_WORK ORDER A_
Answer these questions using the forum thread excerpt, and mark each answer with the same numeral as its question.
(i) Which user asked whether cats are naturally predisposed toward being sociopaths?
(ii) On what date did Dannyalcatraz post?
(iii) Which two comedic character types does Deset Gled call well established pillars of modern comedy?
_WORK ORDER B_
List, each once, the characters Deset Gled names in the forum thread excerpt when asking whether Diamond Cross also hates them.
_WORK ORDER C_
Continue the forum thread from its last post, giving the reply that Diamond Cross writes beneath the quoted passage.

_DOCUMENT EXCERPT_
I like to think that this video is what gave Davros the idea to create Daleks.


----------



## Deset Gled (Sep 14, 2010)

Diamond Cross said:


> Really.
> 
> ...
> 
> I don't understand why people find this kind of thing funny.




I guess we're all having badwrongfunny then. 

In all seriousness, please note that the Jerk With A Heart Of Gold and Deadpan Snarker are well established pillars of modern comedy.  Should we assume you also hate Bart Simpson, Lucy Van Pelt, Bender, Fonzie, and Han Solo, too?


----------



## Relique du Madde (Sep 14, 2010)

So, cat's are naturally predisposed towards being sociopaths?


----------



## Dannyalcatraz (Sep 15, 2010)

No, sociopaths are naturally predisposed to be catlike.


----------



## Diamond Cross (Sep 15, 2010)

> In all seriousness, please note that the Jerk With A Heart Of Gold and Deadpan Snarker  are well established pillars of modern comedy.  Should we assume you  also hate Bart Simpson, Lucy Van Pelt, Bender, Fonzie, and Han Solo,  too?

_PROVIDED DATA_
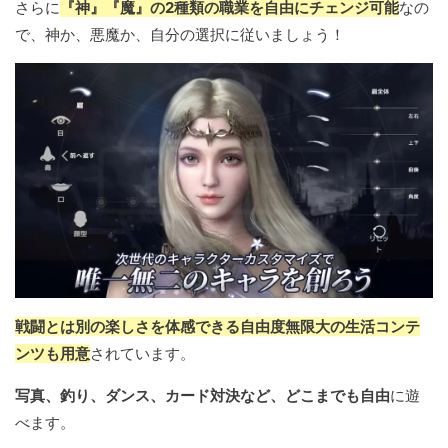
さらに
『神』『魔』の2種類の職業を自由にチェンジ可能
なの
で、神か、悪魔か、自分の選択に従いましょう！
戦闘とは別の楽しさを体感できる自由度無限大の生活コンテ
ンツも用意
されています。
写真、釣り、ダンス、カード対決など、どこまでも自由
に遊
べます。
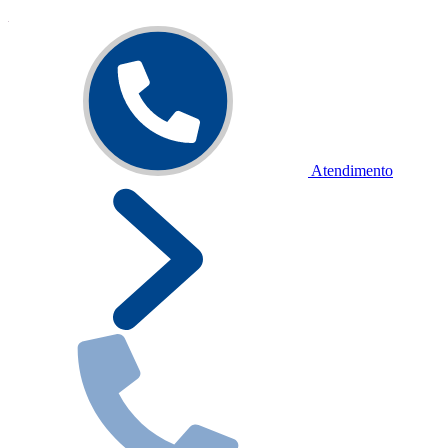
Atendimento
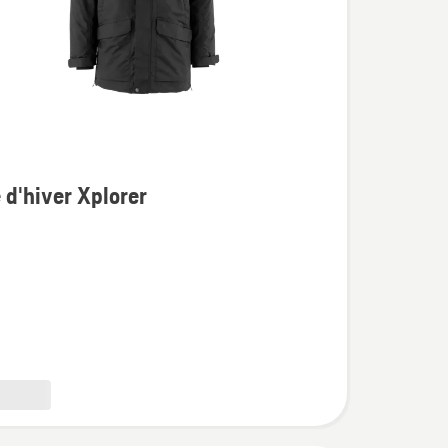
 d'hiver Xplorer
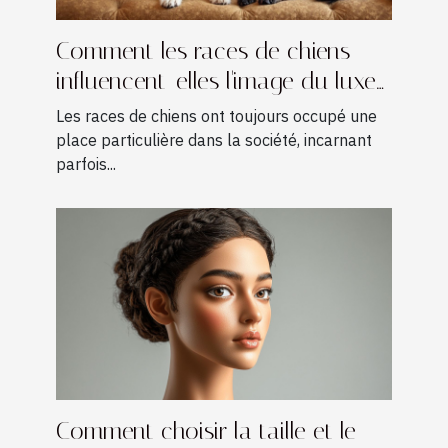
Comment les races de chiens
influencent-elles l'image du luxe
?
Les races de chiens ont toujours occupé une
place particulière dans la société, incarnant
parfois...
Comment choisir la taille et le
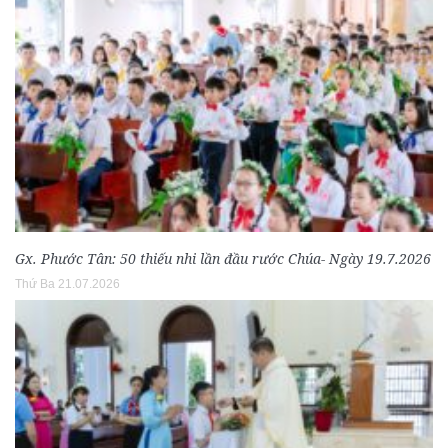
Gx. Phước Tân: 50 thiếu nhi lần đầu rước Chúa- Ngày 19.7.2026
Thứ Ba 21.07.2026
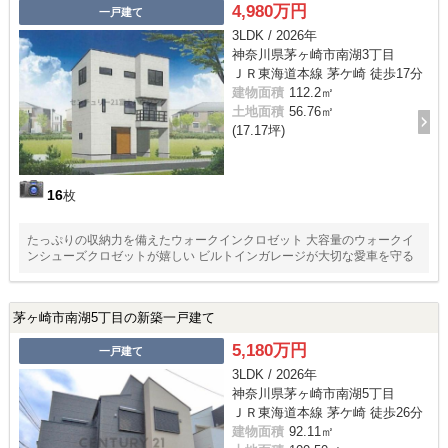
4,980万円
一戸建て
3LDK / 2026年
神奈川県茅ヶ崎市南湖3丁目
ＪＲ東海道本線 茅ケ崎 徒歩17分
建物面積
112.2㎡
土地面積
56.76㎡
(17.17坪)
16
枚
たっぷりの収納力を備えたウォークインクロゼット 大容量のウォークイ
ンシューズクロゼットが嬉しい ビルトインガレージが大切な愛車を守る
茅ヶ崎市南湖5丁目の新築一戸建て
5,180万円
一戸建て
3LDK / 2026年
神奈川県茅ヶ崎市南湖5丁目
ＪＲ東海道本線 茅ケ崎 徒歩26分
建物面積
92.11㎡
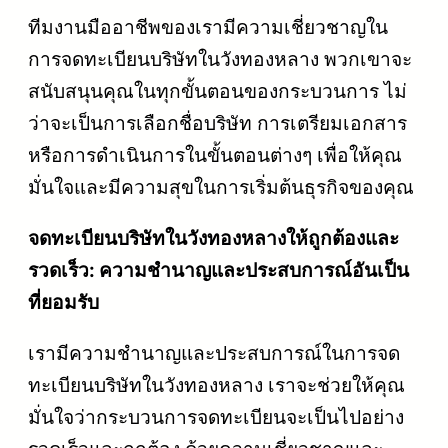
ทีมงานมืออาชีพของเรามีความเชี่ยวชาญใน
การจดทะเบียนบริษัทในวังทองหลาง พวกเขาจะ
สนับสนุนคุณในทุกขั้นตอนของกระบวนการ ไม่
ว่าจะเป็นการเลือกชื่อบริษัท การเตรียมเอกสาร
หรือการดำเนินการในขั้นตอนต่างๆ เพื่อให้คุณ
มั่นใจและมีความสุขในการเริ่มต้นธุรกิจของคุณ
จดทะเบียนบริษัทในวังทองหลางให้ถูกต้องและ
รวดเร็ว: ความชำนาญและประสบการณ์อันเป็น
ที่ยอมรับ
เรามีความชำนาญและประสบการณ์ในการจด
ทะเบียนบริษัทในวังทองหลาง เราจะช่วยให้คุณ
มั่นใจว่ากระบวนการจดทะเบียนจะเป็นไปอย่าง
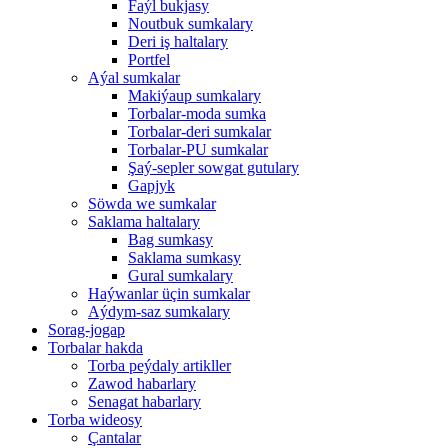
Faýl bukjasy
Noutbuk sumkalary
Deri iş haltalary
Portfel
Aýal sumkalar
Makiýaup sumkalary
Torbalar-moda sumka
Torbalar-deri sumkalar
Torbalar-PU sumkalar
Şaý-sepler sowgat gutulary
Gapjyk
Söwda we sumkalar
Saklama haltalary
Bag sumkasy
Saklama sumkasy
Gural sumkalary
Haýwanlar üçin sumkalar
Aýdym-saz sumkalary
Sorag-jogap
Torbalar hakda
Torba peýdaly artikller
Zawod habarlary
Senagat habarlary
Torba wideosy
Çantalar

_RESPONSE A_
(i) Relique du Madde
(ii) Sep 15, 2010
(iii) The Jerk With A Heart Of Gold and the Deadpan Snarker

_RESPONSE B_
Bart Simpson, Lucy Van Pelt, Bender, Fonzie, Han Solo

_RESPONSE C_
I hate most of  those people with a passion, Bart Simpson most of all. While Bart is not quite a bully, he still does absolutely nothing out of kindness or empathy for somebody else, but only for his own selfish interests and does not have a heart of gold behind all his actions. And yes, I do not watch the Simpsons either because of my hatred of that character but I did watch a few episodes before I came to my conclusions. Han Solo may have been a jerk at the beginning, but he fell in with the right crowd and did change.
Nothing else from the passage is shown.